Daniel Millor est l’un d’entre eux : « Il s’agit en fait de co-construction. On a pris le temps de discuter avec les familles roms, de savoir ce qu’elles souhaitaient. Il est clair que ces sanitaires ont changé la façon de concevoir l’hygiène dans la communauté. »

« Aujourd’hui, on vit mieux qu’il y a trois ans », poursuit Alex, le chef. « Les associations nous ont beaucoup aidés. Mais beaucoup de choses peuvent encore être faites ! On ne pourra pas rester ici toute notre vie. On sera sûrement obligés de partir un jour. »

Alex et Daniel, de l’Asso Quatorze

Du côté de la mairie de Montreuil, on reconnaît que ces baux précaires sont un frein à l’intégration, mais on n’a pas le choix, explique Claude Reznik, adjoint au maire chargé des populations migrantes : « Les terrains mis à disposition des Roms ne peuvent pas être loués de manière définitive car on a des projets à moyen terme, comme le tramway près de la rue Saint Antoine. Et on ne peut pas prendre en charge tous les Roms de Montreuil. On a déjà eu un programme d’insertion, la MOUS, qui a concerné 350 personnes et ça a été une réussite. »

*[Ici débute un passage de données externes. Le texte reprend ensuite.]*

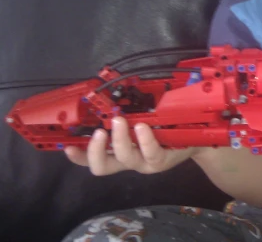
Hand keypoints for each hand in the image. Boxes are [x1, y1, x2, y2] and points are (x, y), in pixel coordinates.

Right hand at [64, 116, 196, 175]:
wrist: (193, 140)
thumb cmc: (164, 129)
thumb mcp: (141, 121)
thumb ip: (125, 115)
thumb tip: (108, 96)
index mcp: (119, 152)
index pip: (93, 159)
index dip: (79, 156)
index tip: (68, 145)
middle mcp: (129, 160)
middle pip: (102, 166)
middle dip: (95, 150)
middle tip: (99, 132)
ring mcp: (145, 162)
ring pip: (125, 157)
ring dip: (119, 138)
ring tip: (120, 121)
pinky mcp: (161, 161)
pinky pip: (150, 152)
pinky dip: (144, 139)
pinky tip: (143, 127)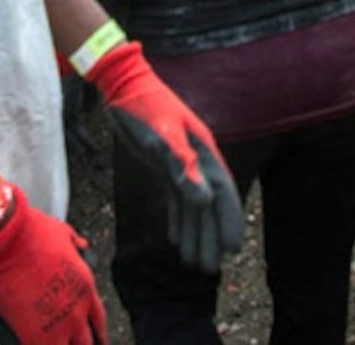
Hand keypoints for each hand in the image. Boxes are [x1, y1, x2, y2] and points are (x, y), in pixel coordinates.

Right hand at [0, 179, 104, 344]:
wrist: (4, 239)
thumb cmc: (31, 232)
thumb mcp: (61, 231)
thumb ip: (75, 242)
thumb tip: (82, 243)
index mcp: (85, 286)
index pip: (99, 318)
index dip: (98, 330)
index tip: (97, 337)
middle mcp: (76, 309)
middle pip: (86, 342)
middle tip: (73, 344)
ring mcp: (56, 325)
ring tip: (51, 344)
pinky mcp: (33, 335)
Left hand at [86, 41, 244, 271]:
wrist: (122, 85)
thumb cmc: (145, 107)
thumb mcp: (163, 135)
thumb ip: (184, 166)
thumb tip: (205, 202)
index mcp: (203, 151)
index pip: (222, 192)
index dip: (228, 220)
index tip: (231, 248)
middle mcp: (197, 159)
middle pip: (208, 204)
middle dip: (210, 235)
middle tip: (209, 269)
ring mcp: (181, 161)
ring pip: (191, 204)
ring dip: (193, 233)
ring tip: (192, 263)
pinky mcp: (163, 163)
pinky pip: (175, 196)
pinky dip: (177, 218)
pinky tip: (175, 238)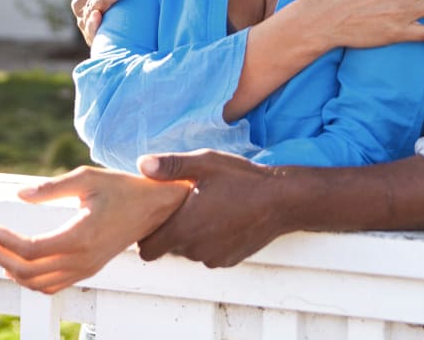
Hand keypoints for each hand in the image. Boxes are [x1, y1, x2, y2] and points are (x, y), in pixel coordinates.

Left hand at [0, 166, 189, 293]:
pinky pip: (50, 286)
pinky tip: (17, 261)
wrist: (156, 207)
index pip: (30, 250)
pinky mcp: (88, 270)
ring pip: (36, 283)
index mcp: (81, 236)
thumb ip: (51, 188)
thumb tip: (18, 195)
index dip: (2, 241)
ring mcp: (86, 269)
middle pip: (27, 271)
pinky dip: (29, 279)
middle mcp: (83, 259)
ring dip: (10, 269)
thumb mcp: (88, 178)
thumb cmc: (122, 188)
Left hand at [137, 151, 287, 267]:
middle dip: (172, 231)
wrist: (282, 199)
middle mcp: (195, 249)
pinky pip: (210, 254)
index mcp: (183, 228)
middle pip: (168, 249)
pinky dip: (212, 241)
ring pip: (190, 251)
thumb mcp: (205, 162)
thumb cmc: (242, 179)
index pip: (146, 250)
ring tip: (208, 210)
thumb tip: (141, 164)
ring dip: (193, 236)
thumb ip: (170, 166)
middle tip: (186, 206)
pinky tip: (225, 219)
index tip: (157, 216)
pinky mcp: (230, 260)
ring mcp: (213, 258)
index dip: (147, 234)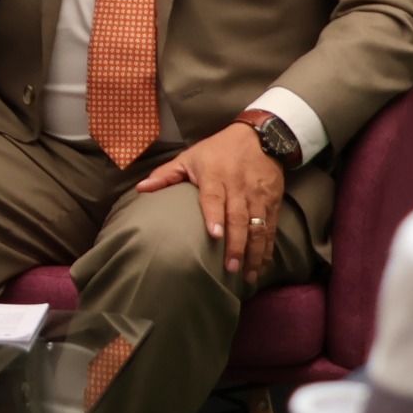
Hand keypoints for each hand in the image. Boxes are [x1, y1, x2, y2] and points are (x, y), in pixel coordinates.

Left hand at [136, 123, 285, 281]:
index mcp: (215, 175)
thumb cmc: (217, 150)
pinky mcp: (272, 202)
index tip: (214, 235)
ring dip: (254, 252)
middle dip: (236, 244)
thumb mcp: (190, 157)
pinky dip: (268, 247)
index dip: (215, 215)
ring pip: (258, 226)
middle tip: (230, 267)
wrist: (259, 137)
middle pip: (238, 217)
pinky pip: (271, 228)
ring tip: (247, 275)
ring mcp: (258, 195)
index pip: (214, 196)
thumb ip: (166, 174)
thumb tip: (140, 188)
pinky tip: (262, 265)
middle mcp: (239, 186)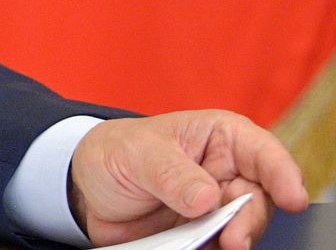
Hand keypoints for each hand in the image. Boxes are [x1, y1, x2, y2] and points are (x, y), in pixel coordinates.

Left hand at [70, 110, 307, 249]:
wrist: (85, 190)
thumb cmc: (115, 154)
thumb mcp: (136, 154)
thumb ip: (170, 173)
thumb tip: (208, 198)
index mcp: (218, 138)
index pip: (262, 152)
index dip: (283, 174)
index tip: (291, 197)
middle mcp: (227, 173)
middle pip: (259, 199)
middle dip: (251, 220)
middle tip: (234, 240)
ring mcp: (217, 207)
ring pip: (243, 227)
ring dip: (235, 240)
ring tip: (221, 247)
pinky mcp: (203, 234)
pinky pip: (219, 246)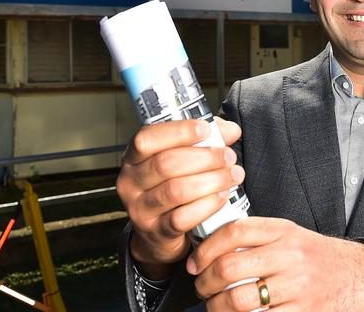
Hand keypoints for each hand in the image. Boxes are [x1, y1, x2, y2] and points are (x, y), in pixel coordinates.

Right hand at [117, 118, 243, 278]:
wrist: (158, 234)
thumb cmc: (172, 187)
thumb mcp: (182, 159)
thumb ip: (205, 140)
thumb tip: (230, 131)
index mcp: (133, 158)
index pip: (146, 139)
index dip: (177, 132)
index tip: (205, 129)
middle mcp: (131, 183)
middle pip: (165, 164)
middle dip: (204, 157)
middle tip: (229, 156)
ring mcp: (140, 209)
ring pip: (176, 191)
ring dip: (211, 180)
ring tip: (233, 175)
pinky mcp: (156, 232)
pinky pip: (183, 217)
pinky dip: (207, 205)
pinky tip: (223, 196)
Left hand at [187, 217, 363, 311]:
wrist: (357, 276)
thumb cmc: (317, 257)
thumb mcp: (291, 234)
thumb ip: (257, 237)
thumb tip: (212, 247)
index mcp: (283, 231)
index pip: (234, 232)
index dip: (206, 248)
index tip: (195, 262)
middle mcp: (289, 256)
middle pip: (230, 267)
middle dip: (205, 282)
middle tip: (201, 287)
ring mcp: (296, 287)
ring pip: (239, 300)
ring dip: (216, 307)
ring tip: (214, 306)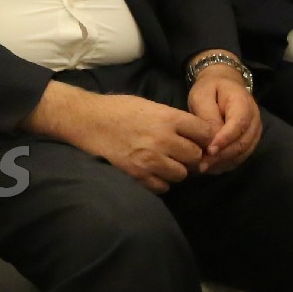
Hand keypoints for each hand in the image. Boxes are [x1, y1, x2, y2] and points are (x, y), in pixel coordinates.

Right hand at [29, 83, 209, 192]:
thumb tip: (194, 133)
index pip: (204, 132)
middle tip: (181, 153)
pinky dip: (160, 181)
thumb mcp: (149, 105)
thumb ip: (173, 119)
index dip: (203, 137)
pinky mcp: (138, 175)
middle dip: (191, 155)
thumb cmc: (118, 109)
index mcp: (168, 118)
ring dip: (176, 170)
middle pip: (196, 156)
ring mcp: (151, 160)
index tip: (198, 139)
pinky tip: (152, 171)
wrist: (88, 121)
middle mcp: (163, 139)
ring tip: (165, 162)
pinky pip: (163, 186)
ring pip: (181, 174)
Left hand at [187, 65, 260, 173]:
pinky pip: (240, 157)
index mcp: (244, 103)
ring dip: (223, 163)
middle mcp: (254, 120)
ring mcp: (254, 133)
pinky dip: (226, 164)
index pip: (239, 125)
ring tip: (203, 167)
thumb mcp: (203, 96)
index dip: (225, 139)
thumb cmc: (210, 89)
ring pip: (242, 154)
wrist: (223, 85)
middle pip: (242, 143)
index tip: (210, 150)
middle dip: (222, 156)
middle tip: (201, 164)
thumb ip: (208, 116)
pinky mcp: (249, 143)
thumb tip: (211, 140)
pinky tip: (210, 167)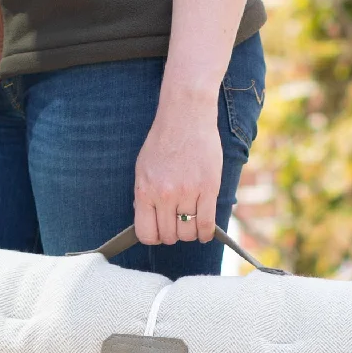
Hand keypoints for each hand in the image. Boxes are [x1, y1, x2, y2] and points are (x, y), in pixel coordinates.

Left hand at [134, 94, 221, 245]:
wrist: (186, 115)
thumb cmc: (163, 142)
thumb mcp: (143, 169)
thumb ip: (143, 196)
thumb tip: (147, 220)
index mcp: (145, 191)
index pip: (146, 233)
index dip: (154, 237)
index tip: (160, 232)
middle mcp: (165, 195)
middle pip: (169, 236)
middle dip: (173, 235)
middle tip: (178, 225)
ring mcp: (187, 192)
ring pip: (188, 232)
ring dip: (190, 234)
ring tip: (191, 224)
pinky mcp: (208, 188)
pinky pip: (207, 224)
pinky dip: (206, 234)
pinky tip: (205, 232)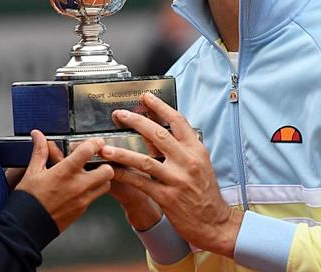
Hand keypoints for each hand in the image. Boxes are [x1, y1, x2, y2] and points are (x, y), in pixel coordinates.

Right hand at [15, 130, 113, 231]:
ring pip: (106, 185)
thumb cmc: (29, 199)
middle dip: (105, 163)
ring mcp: (82, 199)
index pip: (88, 152)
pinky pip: (96, 197)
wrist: (27, 227)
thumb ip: (40, 151)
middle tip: (97, 161)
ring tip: (91, 175)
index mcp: (65, 172)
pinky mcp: (82, 210)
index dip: (95, 143)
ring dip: (102, 178)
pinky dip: (94, 191)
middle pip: (107, 170)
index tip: (96, 142)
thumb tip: (38, 135)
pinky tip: (82, 188)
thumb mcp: (33, 172)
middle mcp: (78, 185)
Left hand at [98, 93, 242, 257]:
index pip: (178, 121)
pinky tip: (112, 171)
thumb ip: (181, 147)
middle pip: (158, 134)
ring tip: (106, 147)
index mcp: (196, 150)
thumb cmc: (205, 192)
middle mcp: (187, 161)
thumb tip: (160, 129)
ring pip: (145, 160)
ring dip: (122, 152)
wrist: (214, 223)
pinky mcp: (167, 197)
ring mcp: (176, 179)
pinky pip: (141, 183)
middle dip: (136, 121)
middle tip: (120, 114)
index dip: (161, 107)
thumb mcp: (199, 164)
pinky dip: (125, 176)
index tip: (146, 97)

Alors, c’est vrai : Colette et les membres de l’association Ecodrom se sentent parfois découragés. Mais quand ils regardent en arrière, ils se disent qu’ils ont déjà parcouru un petit bout de chemin. « La mise en place de ces potagers a fait bouger les choses : on a fait sortir les Roms de leur ghetto et on a jusqu’ici évité l’expulsion », martèle Colette. Et c’est déjà ça.